During the tutorial, each participant will use TXM (from http://sourceforge.net/projects/txm) and the TreeTagger lemmatizer ( http://www.ims.uni-stuttgart.de/projekte/corplex/TreeTagger) on her Windows, Mac, or Linux laptop and will leave the tutorial with a ready-to-use environment.

The tutorial will also introduce the participants to the TXM community ecosystem (users mailing list and wiki, bug reports, etc.) and to the TXM portal version server software (see, for example, http://portal.textometrie.org/demo) for online corpus distribution and analysis. Time permitting, TEI encoding aspects of corpora related to TXM could also be introduced, as well as speech transcriptions or parallel corpora encoding and analysis.

Such tutorials have been given on a monthly basis in Lyon (France) since September 2012 (see, in French, https://groupes.renater.fr/wiki/txm-users/public/ateliers_txm).

It has proven to be very beneficial to participants from various fields of the humanities working on digital textual data: geography, history, linguistics, literary studies, sociology, psychology, urbanism, political sciences, economy, etc.

The tutorial will be taught in English and will complement two accepted communications introducing the TXM platform given during the conference:

• ‘Progressive Philology with TXM: From “Raw Text” to “TEI Encoded Text” Analysis and Mining’, #463.

• ‘From KWIC Concordance to Video Excerpt or Folio Facsimile: Demonstration of Multimodal and Multimedia Corpora in TXM’, #468.

Tutorial Instructor

Serge Heiden (slh@ens-lyon.fr)

Project Manager of TXM Platform Development ( http://textometrie.ens-lyon.fr/spip.php?article9)

S. Heiden develops the textometry content analysis methodology in a research team of five people through the development of tools able to process richly encoded corpora ( http://icar.univ-lyon2.fr/pages/equipe31.htm). Working on the relation between analysis tools and XML-TEI encoded corpora, he is involved in the TEI consortium activities as the TEI Tools SIG convener ( http://www.tei-c.org/Activities/SIG/Tools).

Target Audience and Expected Number of Participants

Participants can come from any humanities and social sciences disciplines. No previous statistical or XML background is necessary. Participants can come with their own corpora.

The ideal number of participants is about 12 to 15 people; the maximum number of participants is about 20.

Each participant should come with her own laptop computer.
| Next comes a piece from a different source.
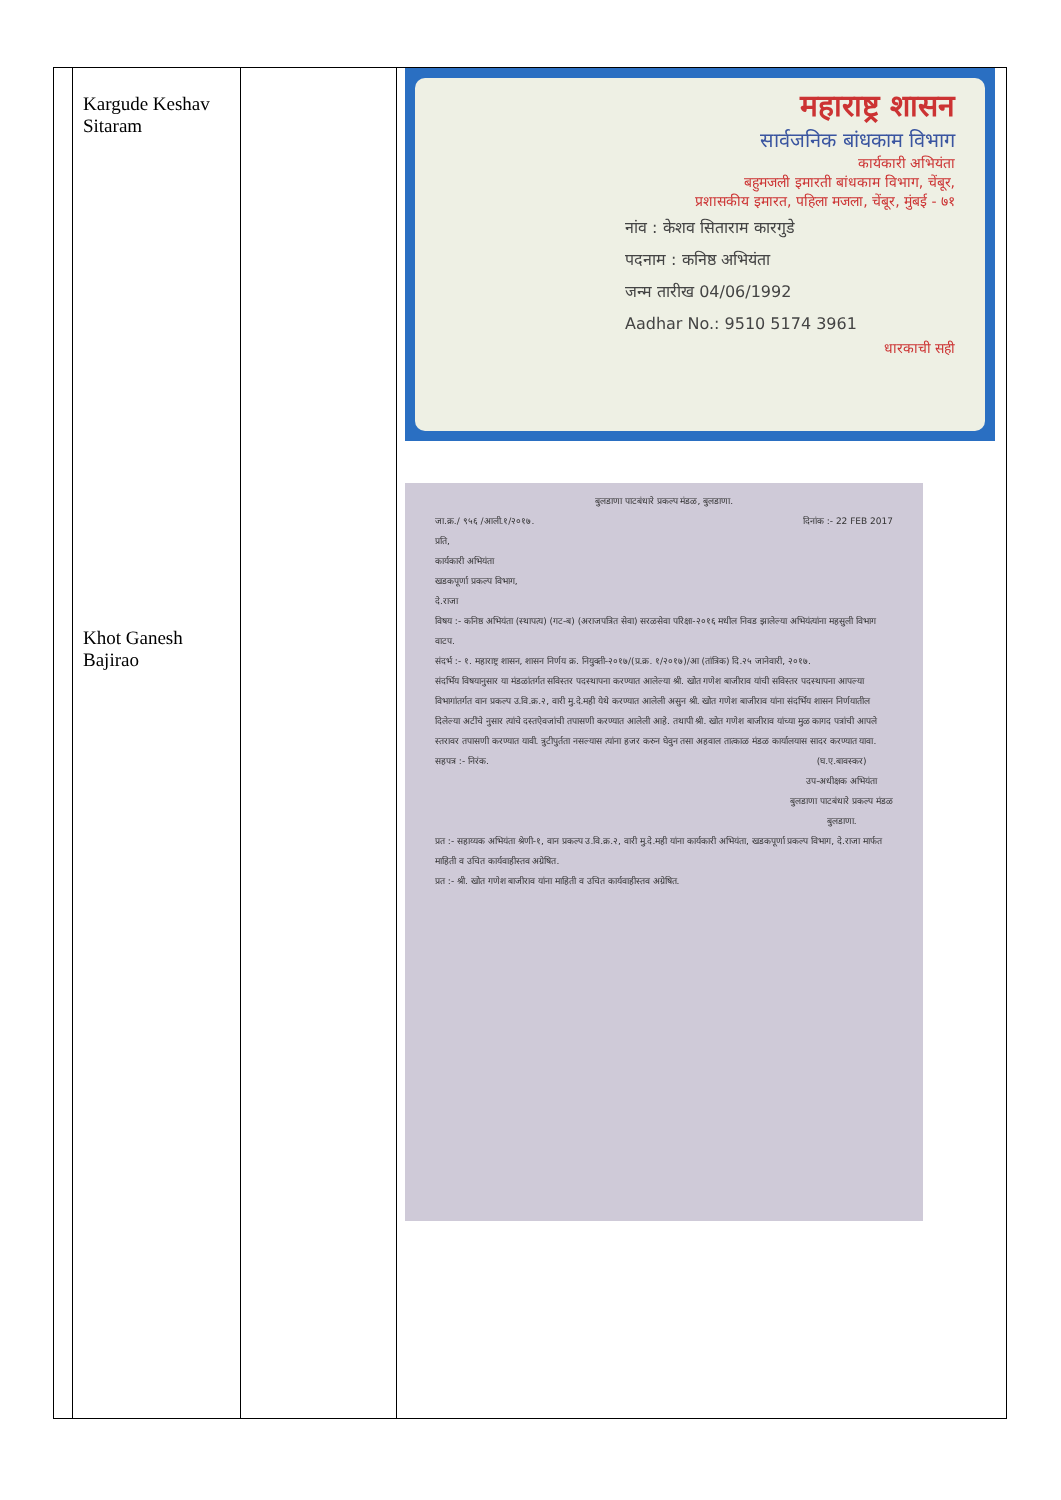| | Kargude Keshav Sitaram Khot Ganesh Bajirao | | महाराष्ट्र शासन सार्वजनिक बांधकाम विभाग कार्यकारी अभियंता बहुमजली इमारती बांधकाम विभाग, चेंबूर, प्रशासकीय इमारत, पहिला मजला, चेंबूर, मुंबई - ७१ नांव : केशव सिताराम कारगुडे पदनाम : कनिष्ठ अभियंता जन्म तारीख 04/06/1992 Aadhar No.: 9510 5174 3961 धारकाची सही बुलडाणा पाटबंधारे प्रकल्प मंडळ, बुलडाणा. जा.क्र./ ९५६ /आली.१/२०१७. दिनांक :- 22 FEB 2017 प्रति, कार्यकारी अभियंता खडकपूर्णा प्रकल्प विभाग, दे.राजा विषय :- कनिष्ठ अभियंता (स्थापत्य) (गट-ब) (अराजपत्रित सेवा) सरळसेवा परिक्षा-२०१६ मधील निवड झालेल्या अभियंत्यांना महसुली विभाग वाटप. संदर्भ :- १. महाराष्ट्र शासन, शासन निर्णय क्र. नियुक्ती-२०१७/(प्र.क्र. १/२०१७)/आ (तांत्रिक) दि.२५ जानेवारी, २०१७. संदर्भिय विषयानुसार या मंडळांतर्गत सविस्तर पदस्थापना करण्यात आलेल्या श्री. खोत गणेश बाजीराव यांची सविस्तर पदस्थापना आपल्या विभागांतर्गत वान प्रकल्प उ.वि.क्र.२, वारी मु.दे.मही येथे करण्यात आलेली असुन श्री. खोत गणेश बाजीराव यांना संदर्भिय शासन निर्णयातील दिलेल्या अटींचे नुसार त्यांचे दस्तऐवजांची तपासणी करण्यात आलेली आहे. तथापी श्री. खोत गणेश बाजीराव यांच्या मुळ कागद पत्रांची आपले स्तरावर तपासणी करण्यात यावी. त्रुटीपुर्तता नसल्यास त्यांना हजर करुन घेवुन तसा अहवाल तात्काळ मंडळ कार्यालयास सादर करण्यात यावा. सहपत्र :- निरंक. (घ.ए.बावस्कर) उप-अधीक्षक अभियंता बुलडाणा पाटबंधारे प्रकल्प मंडळ बुलडाणा. प्रत :- सहाय्यक अभियंता श्रेणी-१, वान प्रकल्प उ.वि.क्र.२, वारी मु.दे.मही यांना कार्यकारी अभियंता, खडकपूर्णा प्रकल्प विभाग, दे.राजा मार्फत माहिती व उचित कार्यवाहीस्तव अग्रेषित. प्रत :- श्री. खोत गणेश बाजीराव यांना माहिती व उचित कार्यवाहीस्तव अग्रेषित. |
The tutorial needs to run at least for a full day*: typically half day for TXM tools fundamentals and half day for main corpus formats fundamentals (TXT and XML) and input procedures into the platform.

*The regular TXM tutorials run for two days (one-day TXM introduction, one-day corpus formating and import into TXM).

Brief Outline

9am–12pm (3h) + 1pm–5pm (4h) = 7h total

Install and introduction: 45 minutes

• TXM, TreeTagger, sample corpus installation checkup (participants will be asked to install the software before coming to the workshop to save time).

• TXM user interface & windows, corpus Description command.

Main tools: 2 hours, 15 minutes

• Lexicon analysis and spreadsheet export.

• Index building for distributional semantics and Corpus Query Language syntax.

• Concordance and Edition browsing, Progression graphics.

• Sub-corpus building, corpus partitioning, and specificity/factorial analysis/clustering.

• Words co-occurrence analysis.

• TXM portal demo (optional).

• TXM community: mailing lists, websites, and documentation.

Importing corpora into TXM: 4 hours

• TXM import strategy and main corpus formats: TXT-Unicode+CSV, XML+CSV, XML-TEI: 1/2 hour.

• TXT-Unicode sample corpus and TXT+CSV import into TXM, sample analysis: 1 hour, 15 minutes.

• Introduction to XML and to TXT2XML conversion tools: 1/2 hour.

• XML sample corpus and XML/w+CSV import into TXM, sample analysis: 1 hour, 45 minutes.